The IMPACT trial is coming into its final year. Yet the future of PrEP isn't yet secure, leaving thousands unsure of whether they will be able to obtain their free PrEP in a year's time. Currently there are a few options for funding which the NHS might go down.
NHS England may decide to fund the drug costs for PrEP whilst sexual health services still have to fund treatment, with or without extra public health funding. However, if extra public health funding isn't provided, local authorities might make cuts to other sexual health services to provide a PrEP service. NHS England could also create ringfenced funding for PrEP or use Section 7A which makes some public health services the responsibility of the NHS. It is this complex commissioning structure which makes the path to NHS-funded PrEP far more difficult.
If PrEP isn't fully funded and people lose access to their medication, NHS England and the Department of Health and Social Care risk legal action being brought against them by supporters of PrEP, suggests Nutland. The NHS has previously lost legal challenges to fund PrEP.
In the meantime ...
Whilst waiting for PrEP to become fully funded by the NHS, it is still possible to access free or cheap PrEP if you are in an at-risk group, says Nutland.

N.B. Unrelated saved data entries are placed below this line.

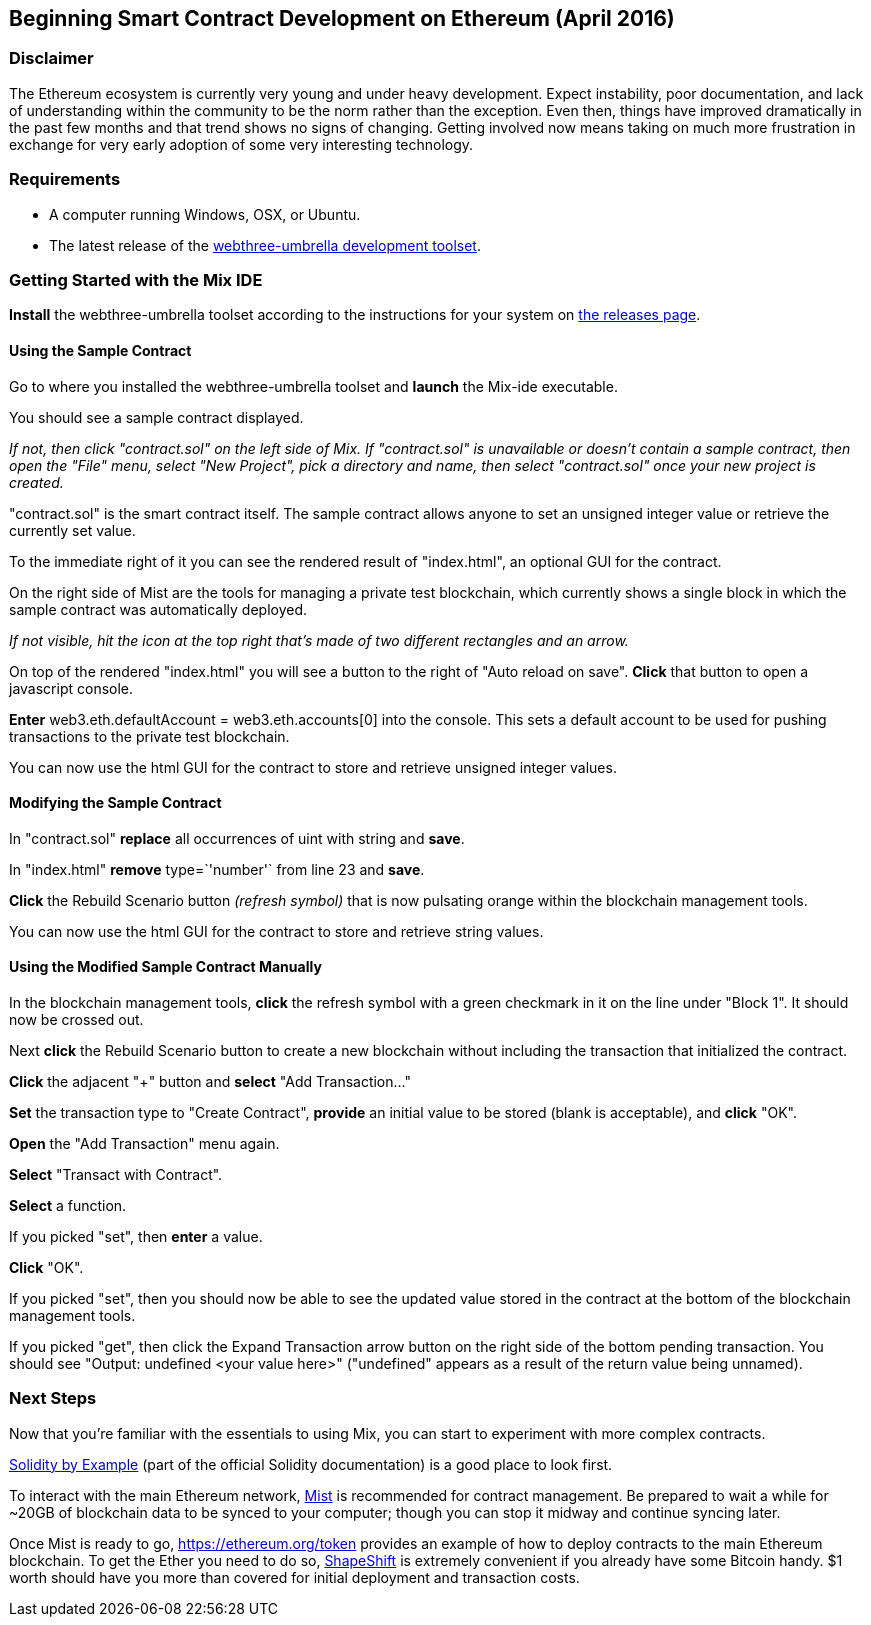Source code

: == Beginning Smart Contract Development on Ethereum (April 2016)

=== Disclaimer

The Ethereum ecosystem is currently very young and under heavy development. Expect instability, poor documentation, and lack of understanding within the community to be the norm rather than the exception. Even then, things have improved dramatically in the past few months and that trend shows no signs of changing. Getting involved now means taking on much more frustration in exchange for very early adoption of some very interesting technology.

=== Requirements
* A computer running Windows, OSX, or Ubuntu.
* The latest release of the https://github.com/ethereum/webthree-umbrella/releases[webthree-umbrella development toolset].

=== Getting Started with the Mix IDE

*Install* the webthree-umbrella toolset according to the instructions for your system on https://github.com/ethereum/webthree-umbrella/releases[the releases page].

==== Using the Sample Contract
Go to where you installed the webthree-umbrella toolset and *launch* the Mix-ide executable.

You should see a sample contract displayed. 

_If not, then click "contract.sol" on the left side of Mix. If "contract.sol" is unavailable or doesn't contain a sample contract, then open the "File" menu, select "New Project", pick a directory and name, then select "contract.sol" once your new project is created._

"contract.sol" is the smart contract itself. The sample contract allows anyone to set an unsigned integer value or retrieve the currently set value.

To the immediate right of it you can see the rendered result of "index.html", an optional GUI for the contract.

On the right side of Mist are the tools for managing a private test blockchain, which currently shows a single block in which the sample contract was automatically deployed.

_If not visible, hit the icon at the top right that's made of two different rectangles and an arrow._

On top of the rendered "index.html" you will see a button to the right of "Auto reload on save". *Click* that button to open a javascript console.

*Enter* +web3.eth.defaultAccount = web3.eth.accounts[0]+ into the console. This sets a default account to be used for pushing transactions to the private test blockchain.

You can now use the html GUI for the contract to store and retrieve unsigned integer values.

==== Modifying the Sample Contract

In "contract.sol" *replace* all occurrences of +uint+ with +string+ and *save*.

In "index.html" *remove* +type=`'number'`+ from line 23 and *save*.

*Click* the Rebuild Scenario button _(refresh symbol)_ that is now pulsating orange within the blockchain management tools.

You can now use the html GUI for the contract to store and retrieve string values.

==== Using the Modified Sample Contract Manually

In the blockchain management tools, *click* the refresh symbol with a green checkmark in it on the line under "Block 1". It should now be crossed out.

Next *click* the Rebuild Scenario button to create a new blockchain without including the transaction that initialized the contract.

*Click* the adjacent "+" button and *select* "Add Transaction..."

*Set* the transaction type to "Create Contract", *provide* an initial value to be stored (blank is acceptable), and *click* "OK".

*Open* the "Add Transaction" menu again.

*Select* "Transact with Contract".

*Select* a function.

If you picked "set", then *enter* a value.

*Click* "OK".

If you picked "set", then you should now be able to see the updated value stored in the contract at the bottom of the blockchain management tools.

If you picked "get", then click the Expand Transaction arrow button on the right side of the bottom pending transaction. You should see "Output: undefined <your value here>" ("undefined" appears as a result of the return value being unnamed).

=== Next Steps
Now that you're familiar with the essentials to using Mix, you can start to experiment with more complex contracts.

http://solidity.readthedocs.org/en/latest/solidity-by-example.html[Solidity by Example] (part of the official Solidity documentation) is a good place to look first.

To interact with the main Ethereum network, https://github.com/ethereum/mist/releases[Mist] is recommended for contract management. Be prepared to wait a while for ~20GB of blockchain data to be synced to your computer; though you can stop it midway and continue syncing later.

Once Mist is ready to go, https://ethereum.org/token provides an example of how to deploy contracts to the main Ethereum blockchain. To get the Ether you need to do so, https://shapeshift.io/[ShapeShift] is extremely convenient if you already have some Bitcoin handy. $1 worth should have you more than covered for initial deployment and transaction costs.
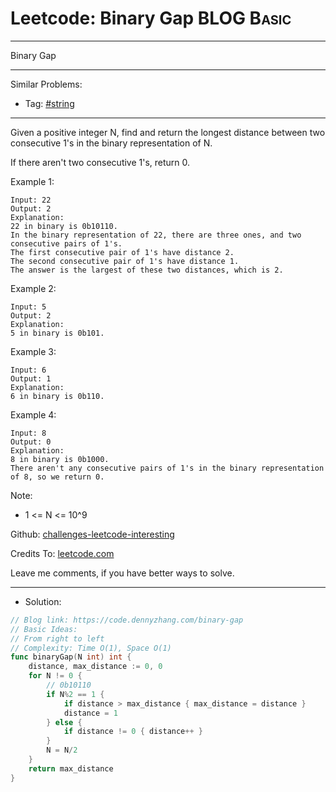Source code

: * Leetcode: Binary Gap                                           :BLOG:Basic:
#+STARTUP: showeverything
#+OPTIONS: toc:nil \n:t ^:nil creator:nil d:nil
:PROPERTIES:
:type:     string
:END:
---------------------------------------------------------------------
Binary Gap
---------------------------------------------------------------------
Similar Problems:
- Tag: [[https://code.dennyzhang.com/tag/string][#string]]
---------------------------------------------------------------------
Given a positive integer N, find and return the longest distance between two consecutive 1's in the binary representation of N.

If there aren't two consecutive 1's, return 0.
 
Example 1:
#+BEGIN_EXAMPLE
Input: 22
Output: 2
Explanation: 
22 in binary is 0b10110.
In the binary representation of 22, there are three ones, and two consecutive pairs of 1's.
The first consecutive pair of 1's have distance 2.
The second consecutive pair of 1's have distance 1.
The answer is the largest of these two distances, which is 2.
#+END_EXAMPLE

Example 2:
#+BEGIN_EXAMPLE
Input: 5
Output: 2
Explanation: 
5 in binary is 0b101.
#+END_EXAMPLE

Example 3:
#+BEGIN_EXAMPLE
Input: 6
Output: 1
Explanation: 
6 in binary is 0b110.
#+END_EXAMPLE

Example 4:
#+BEGIN_EXAMPLE
Input: 8
Output: 0
Explanation: 
8 in binary is 0b1000.
There aren't any consecutive pairs of 1's in the binary representation of 8, so we return 0.
#+END_EXAMPLE

Note:

- 1 <= N <= 10^9

Github: [[https://github.com/DennyZhang/challenges-leetcode-interesting/tree/master/problems/binary-gap][challenges-leetcode-interesting]]

Credits To: [[https://leetcode.com/problems/binary-gap/description/][leetcode.com]]

Leave me comments, if you have better ways to solve.
---------------------------------------------------------------------
- Solution:

#+BEGIN_SRC go
// Blog link: https://code.dennyzhang.com/binary-gap
// Basic Ideas:
// From right to left
// Complexity: Time O(1), Space O(1)
func binaryGap(N int) int {
    distance, max_distance := 0, 0
    for N != 0 {
        // 0b10110
        if N%2 == 1 {
            if distance > max_distance { max_distance = distance }
            distance = 1
        } else {
            if distance != 0 { distance++ }
        }
        N = N/2
    }
    return max_distance
}
#+END_SRC
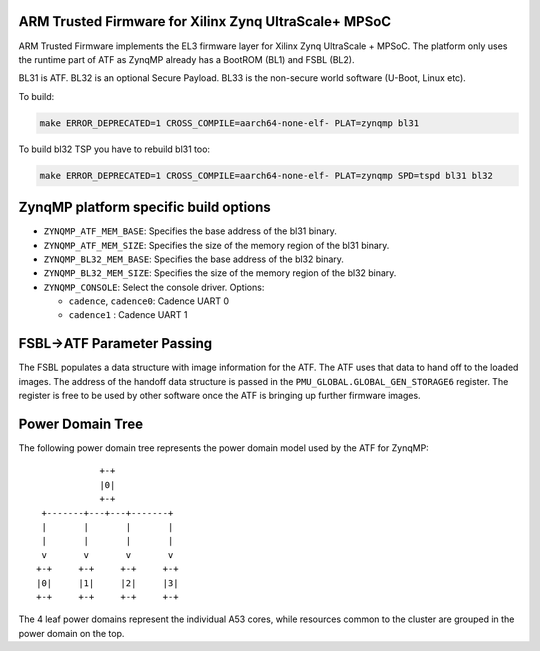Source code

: ARM Trusted Firmware for Xilinx Zynq UltraScale+ MPSoC
======================================================

ARM Trusted Firmware implements the EL3 firmware layer for Xilinx Zynq
UltraScale + MPSoC.
The platform only uses the runtime part of ATF as ZynqMP already has a
BootROM (BL1) and FSBL (BL2).

BL31 is ATF.
BL32 is an optional Secure Payload.
BL33 is the non-secure world software (U-Boot, Linux etc).

To build:

.. code:: bash

    make ERROR_DEPRECATED=1 CROSS_COMPILE=aarch64-none-elf- PLAT=zynqmp bl31

To build bl32 TSP you have to rebuild bl31 too:

.. code:: bash

    make ERROR_DEPRECATED=1 CROSS_COMPILE=aarch64-none-elf- PLAT=zynqmp SPD=tspd bl31 bl32

ZynqMP platform specific build options
======================================

-  ``ZYNQMP_ATF_MEM_BASE``: Specifies the base address of the bl31 binary.
-  ``ZYNQMP_ATF_MEM_SIZE``: Specifies the size of the memory region of the bl31 binary.
-  ``ZYNQMP_BL32_MEM_BASE``: Specifies the base address of the bl32 binary.
-  ``ZYNQMP_BL32_MEM_SIZE``: Specifies the size of the memory region of the bl32 binary.

-  ``ZYNQMP_CONSOLE``: Select the console driver. Options:

   -  ``cadence``, ``cadence0``: Cadence UART 0
   -  ``cadence1`` : Cadence UART 1

FSBL->ATF Parameter Passing
===========================

The FSBL populates a data structure with image information for the ATF. The ATF
uses that data to hand off to the loaded images. The address of the handoff data
structure is passed in the ``PMU_GLOBAL.GLOBAL_GEN_STORAGE6`` register. The
register is free to be used by other software once the ATF is bringing up
further firmware images.

Power Domain Tree
=================

The following power domain tree represents the power domain model used by the
ATF for ZynqMP:

::

                    +-+
                    |0|
                    +-+
         +-------+---+---+-------+
         |       |       |       |
         |       |       |       |
         v       v       v       v
        +-+     +-+     +-+     +-+
        |0|     |1|     |2|     |3|
        +-+     +-+     +-+     +-+

The 4 leaf power domains represent the individual A53 cores, while resources
common to the cluster are grouped in the power domain on the top.

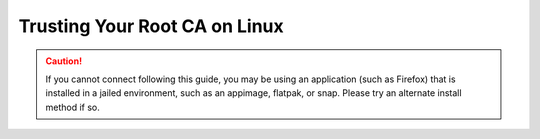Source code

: .. _ca-linux:

==============================
Trusting Your Root CA on Linux
==============================

.. caution:: If you cannot connect following this guide, you may be using an application (such as Firefox) that is installed in a jailed environment, such as an appimage, flatpak, or snap. Please try an alternate install method if so.

.. tabs::

    .. group-tab:: Debian/Ubuntu

        These instructions will work for most Debian-based Linux distributions, such as Debian, Linux Mint, PopOS, Ubuntu, etc.

        #. Ensure you have :ref:`downloaded your Root CA <root-ca-download>`

        #. Perform the following commands in the Terminal:

            .. code-block:: bash

                sudo apt update
                sudo apt install -y ca-certificates p11-kit

        #. Move into the folder where you downloaded your Start9 server's Root CA (usually ``~/Downloads``), and run the following commands to add your Start9 server's CA certificate to the OS trust store:

            .. caution:: BE CERTAIN to replace ``adjective-noun`` with your server's unique hostname in the 3rd and 4th commands below!

            .. code-block:: bash
            
                cd ~/Downloads
                sudo mkdir -p /usr/share/ca-certificates/start9
                sudo cp "adjective-noun.local.crt" /usr/share/ca-certificates/start9/
                sudo bash -c "echo 'start9/adjective-noun.local.crt' >> /etc/ca-certificates.conf"
                sudo update-ca-certificates

            In the output it should say ``1 added`` if it was successful.  For most applications, you will now be able to securely connect via ``https``.

        #. If using Firefox (recommended), complete :ref:`this final step <ca-ff>`

    .. group-tab:: Arch/Garuda

        #. Ensure you have :ref:`downloaded your Root CA <root-ca-download>`

        #. From the folder you have downloaded your Start9 server's Root CA, run the following commands. Take care to replace `adjective-noun` with your server's unique adjective-noun combination in the command below.  If you have changed the certificate's filename, be sure to change it here.

            .. code-block:: bash

                sudo pacman -S ca-certificates
                sudo cp "adjective-noun.local.crt" /etc/ca-certificates/trust-source/anchors/
                sudo update-ca-trust

            Despite no output from the last command, you can test your app right away.

    .. group-tab:: CentOS/Fedora

        #. Ensure you have :ref:`downloaded your Root CA <root-ca-download>`
        
        #. In `/etc/systemd/resolved.conf`, ensure you have ``MulticastDNS=Yes``

        #. Restart systemd-resolved

            .. code-block:: bash
                
                sudo systemctl restart systemd-resolved

        #. From the folder you have downloaded your Start9 server's Root CA, run the following commands.  Take care to replace `adjective-noun`` with your server's unique adjective-noun combination in the command below.  If you have changed the certificate's filename, be sure to change it here.

            .. code-block:: bash
                
                sudo yum install ca-certificates
                sudo cp "adjective-noun.local.crt" /etc/pki/ca-trust/source/anchors/
                sudo update-ca-trust

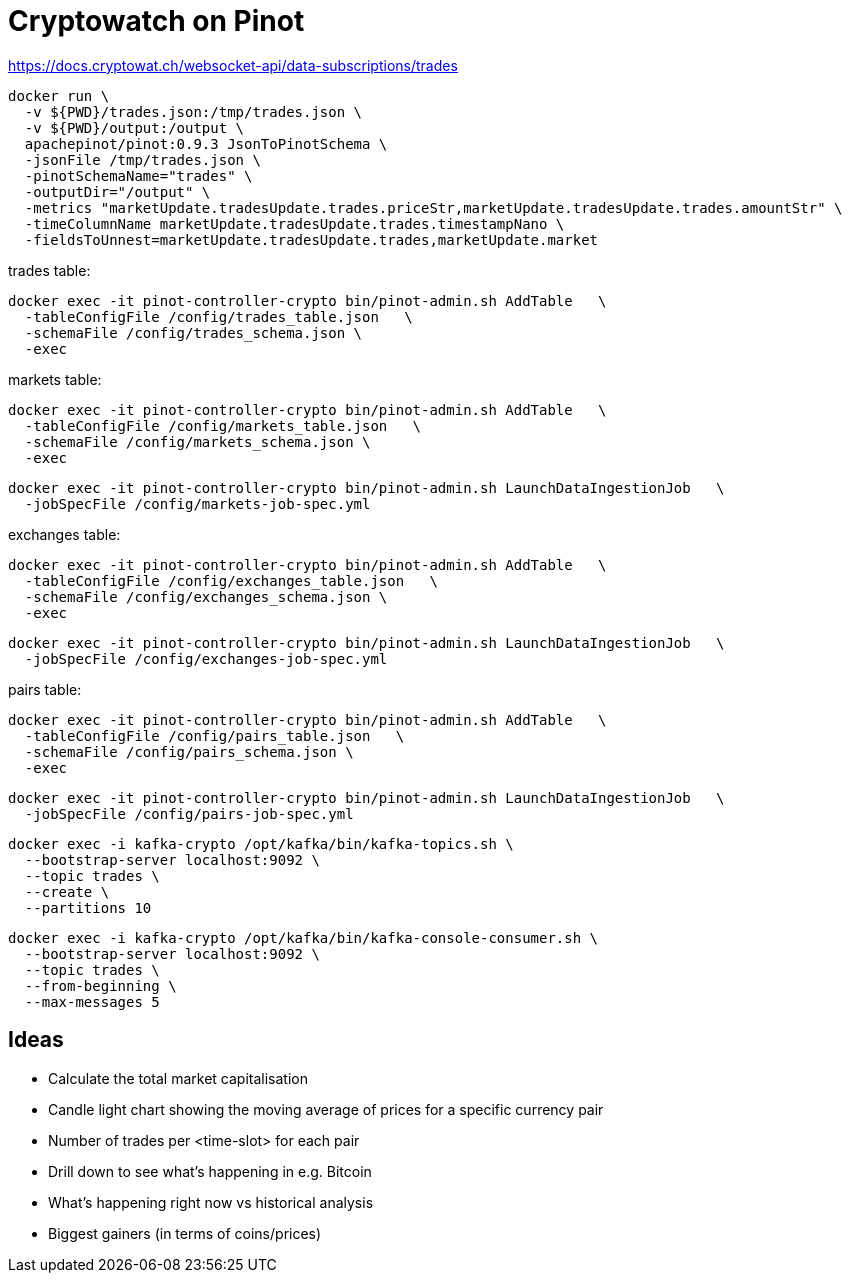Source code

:= Cryptowatch on Pinot

https://docs.cryptowat.ch/websocket-api/data-subscriptions/trades

[source,bash]
----
docker run \
  -v ${PWD}/trades.json:/tmp/trades.json \
  -v ${PWD}/output:/output \
  apachepinot/pinot:0.9.3 JsonToPinotSchema \
  -jsonFile /tmp/trades.json \
  -pinotSchemaName="trades" \
  -outputDir="/output" \
  -metrics "marketUpdate.tradesUpdate.trades.priceStr,marketUpdate.tradesUpdate.trades.amountStr" \
  -timeColumnName marketUpdate.tradesUpdate.trades.timestampNano \
  -fieldsToUnnest=marketUpdate.tradesUpdate.trades,marketUpdate.market
----

trades table:

[source,bash]
----
docker exec -it pinot-controller-crypto bin/pinot-admin.sh AddTable   \
  -tableConfigFile /config/trades_table.json   \
  -schemaFile /config/trades_schema.json \
  -exec
----

markets table:

[source,bash]
----
docker exec -it pinot-controller-crypto bin/pinot-admin.sh AddTable   \
  -tableConfigFile /config/markets_table.json   \
  -schemaFile /config/markets_schema.json \
  -exec
----

[source,bash]
----
docker exec -it pinot-controller-crypto bin/pinot-admin.sh LaunchDataIngestionJob   \
  -jobSpecFile /config/markets-job-spec.yml
----

exchanges table:

[source,bash]
----
docker exec -it pinot-controller-crypto bin/pinot-admin.sh AddTable   \
  -tableConfigFile /config/exchanges_table.json   \
  -schemaFile /config/exchanges_schema.json \
  -exec
----

[source,bash]
----
docker exec -it pinot-controller-crypto bin/pinot-admin.sh LaunchDataIngestionJob   \
  -jobSpecFile /config/exchanges-job-spec.yml
----

pairs table:

[source,bash]
----
docker exec -it pinot-controller-crypto bin/pinot-admin.sh AddTable   \
  -tableConfigFile /config/pairs_table.json   \
  -schemaFile /config/pairs_schema.json \
  -exec
----

[source,bash]
----
docker exec -it pinot-controller-crypto bin/pinot-admin.sh LaunchDataIngestionJob   \
  -jobSpecFile /config/pairs-job-spec.yml
----


[source, bash]
----
docker exec -i kafka-crypto /opt/kafka/bin/kafka-topics.sh \
  --bootstrap-server localhost:9092 \
  --topic trades \
  --create \
  --partitions 10
----

[source, bash]
----
docker exec -i kafka-crypto /opt/kafka/bin/kafka-console-consumer.sh \
  --bootstrap-server localhost:9092 \
  --topic trades \
  --from-beginning \
  --max-messages 5
----

## Ideas

* Calculate the total market capitalisation
* Candle light chart showing the moving average of prices for a specific currency pair
* Number of trades per <time-slot> for each pair
* Drill down to see what's happening in e.g. Bitcoin
* What's happening right now vs historical analysis
* Biggest gainers (in terms of coins/prices)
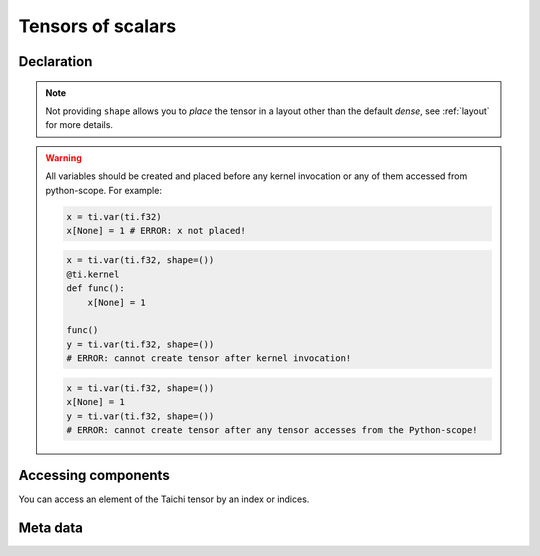 .. _scalar_tensor:

Tensors of scalars
==================


Declaration
-----------

.. function:: ti.var(dt, shape = None)

    :parameter dt: (DataType) type of the tensor element
    :parameter shape: (optional, scalar or tuple) the shape of tensor

    For example, this creates a *dense* tensor with four ``int32`` as elements:
    ::

        x = ti.var(ti.i32, shape=4)

    This creates a 4x3 *dense* tensor with ``float32`` elements:
    ::

        x = ti.var(ti.f32, shape=(4, 3))

    If shape is ``()`` (empty tuple), then a 0-D tensor (scalar) is created:
    ::

        x = ti.var(ti.f32, shape=())

    Then access it by passing ``None`` as index:
    ::

        x[None] = 2

    If shape is **not provided** or ``None``, the user must manually ``place`` it afterwards:
    ::

        x = ti.var(ti.f32)
        ti.root.dense(ti.ij, (4, 3)).place(x)
        # equivalent to: x = ti.var(ti.f32, shape=(4, 3))

.. note::

    Not providing ``shape`` allows you to *place* the tensor in a layout other than the default *dense*, see :ref:`layout` for more details.


.. warning::

    All variables should be created and placed before any kernel invocation or any of them accessed from python-scope. For example:

    .. code-block:: python

        x = ti.var(ti.f32)
        x[None] = 1 # ERROR: x not placed!

    .. code-block:: python

        x = ti.var(ti.f32, shape=())
        @ti.kernel
        def func():
            x[None] = 1

        func()
        y = ti.var(ti.f32, shape=())
        # ERROR: cannot create tensor after kernel invocation!

    .. code-block:: python

        x = ti.var(ti.f32, shape=())
        x[None] = 1
        y = ti.var(ti.f32, shape=())
        # ERROR: cannot create tensor after any tensor accesses from the Python-scope!


Accessing components
--------------------

You can access an element of the Taichi tensor by an index or indices.

.. attribute:: a[p, q, ...]

    :parameter a: (Tensor) the tensor of scalars
    :parameter p: (scalar) index of the first tensor dimension
    :parameter q: (scalar) index of the second tensor dimension
    :return: (scalar) the element at ``[p, q, ...]``

    This extracts the element value at index ``[3, 4]`` of tensor ``a``:
    ::

        x = a[3, 4]

    This sets the element value at index ``2`` of 1D tensor ``b`` to ``5``:
    ::

        b[2] = 5

    .. note ::

        In Python, x[(exp1, exp2, ..., expN)] is equivalent to x[exp1, exp2, ..., expN]; the latter is just syntactic sugar for the former.

    .. note ::

        The returned value can also be ``Vector`` / ``Matrix`` if ``a`` is a tensor of vector / matrix, see :ref:`vector` for more details.


Meta data
---------

.. function:: a.dim()

    :parameter a: (Tensor) the tensor
    :return: (scalar) the length of ``a``

    ::

        x = ti.var(ti.i32, (6, 5))
        x.dim()  # 2

        y = ti.var(ti.i32, 6)
        y.dim()  # 1

        z = ti.var(ti.i32, ())
        z.dim()  # 0


.. function:: a.shape()

    :parameter a: (Tensor) the tensor
    :return: (tuple) the shape of tensor ``a``

    ::

        x = ti.var(ti.i32, (6, 5))
        x.shape()  # (6, 5)

        y = ti.var(ti.i32, 6)
        y.shape()  # (6,)

        z = ti.var(ti.i32, ())
        z.shape()  # ()


.. function:: a.data_type()

    :parameter a: (Tensor) the tensor
    :return: (DataType) the data type of ``a``

    ::

        x = ti.var(ti.i32, (2, 3))
        x.data_type()  # ti.i32


.. function:: a.parent(n = 1)

    :parameter a: (Tensor) the tensor
    :parameter n: (optional, scalar) the number of parent steps, i.e. ``n=1`` for parent, ``n=2`` grandparent, etc...
    :return: (SNode) the parent of ``a``'s containing SNode

    ::
    
        x = ti.var(ti.i32)
        y = ti.var(ti.i32)
        blk1 = ti.root.dense(ti.ij, (6, 5))
        blk2 = blk1.dense(ti.ij, (3, 2))
        blk1.place(x)
        blk2.place(y)

        x.parent()   # blk1
        y.parent()   # blk2
        y.parent(2)  # blk1

    See :ref:`snode` for more details.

"My advice would be, anyone who wants to access PrEP who feels eligible under the IMPACT trial should go to their sexual health clinic and ask if there are still places available. If they have a waiting list, get your name on the waiting list. If a local clinic is full, there's nothing stopping an individual from going to any clinic in the whole of England."
Following the recent boost in places on the IMPACT trial, most sexual health clinics currently have spaces available.
Those who aren't eligible for the trial are also able to buy PrEP privately and can still get their necessary HIV, STI and kidney function tests free on the NHS.
There are serious risks involved in buying medicines from unregulated pharmacies as you can't always be sure that what you are being sold is the genuine drug. You should only buy from approved sellers. Prepster and I Want PrEP Now offer advice for buying online and list approved sites which have been tested by Prepster to make sure that they are selling real PrEP. In-person 'PrEP shops' like the one at 56 Dean Street also provide real and fairly cheap PrEP.
Those who can't access the IMPACT trial but can't afford to buy PrEP may be able to get support through the Terrence Higgins Trust's Mags Portman PrEP Access Fund.
PrEP on the NHS is something Nutland expects to see in the near future. "It needs to be fully commissioned. The evidence base is clear: we have the best technology to prevent HIV that we've ever seen."